● Selected passage
Just over three minutes into overtime of the NCAA Championship game, the Michigan hockey team was on the losing end of the battle. The Bulldogs defeated the Wolverines, 3-2, securing their program's first NCAA title and sending Michigan’s seven seniors and the rest of the team back to Ann Arbor empty handed, all in a matter of seconds.
“It’s the opportunity of a lifetime gone in the blink of an eye,” sophomore forward Jeff Rohrkemper said.
While the outcome of game came down to one shot by the Bulldogs, the Wolverines had more than 60 minutes in which they could have controlled the outcome. Minnesota-Duluth out-shot Michigan all night, but the resilient and defensive-minded Wolverines continually found ways to battle back.
Even when Michigan took its ninth penalty of the game — a boarding call to sophomore forward Kevin Lynch with just under 10 minutes remaining in regulation — the Wolverine penalty killers preserved the tie. The Bulldogs boast the 10th best power play in the nation, but Michigan was able to hold the Minnesota-Duluth man advantage to 11 shots on nine opportunities and allowed them to score on it once.
“You never want to kill nine or 10 penalties in a game,” senior forward Carl Hagelin said. “But today we had to do it. And obviously some guys get more tired than others. It’s tough … I think we did a good job, only allowed one goal and they had a really good power play. So obviously some of us got a bit tired by playing too much PK.”

● Exercise 1
Return every line of the stored dataset items listing below without any changes, and leave the pictures out.

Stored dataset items
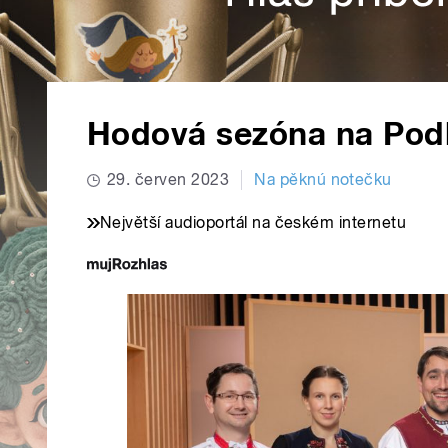
Hodová sezóna na Podl
29. červen 2023
Na pěknú notečku
Největší audioportál na českém internetu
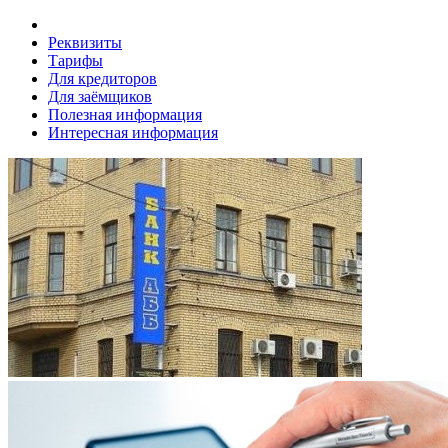
Реквизиты
Тарифы
Для кредиторов
Для заёмщиков
Полезная информация
Интересная информация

● Exercise 2
Using the article on the NCAA hockey championship game, say whether each statement agrees with it. Answer yes or no for each, and quote the deciding words exactly. (a) Minnesota-Duluth scored one power-play goal against Michigan. (b) Michigan out-shot Minnesota-Duluth all night. (c) Kevin Lynch is a senior forward.

● Written solution 1
Hodová sezóna na Podl
29. červen 2023
Na pěknú notečku
Největší audioportál na českém internetu
Реквизиты
Тарифы
Для кредиторов
Для заёмщиков
Полезная информация
Интересная информация

● Written solution 2
(a) Yes: "allowed them to score on it once."
(b) No: "Minnesota-Duluth out-shot Michigan all night"
(c) No: "sophomore forward Kevin Lynch"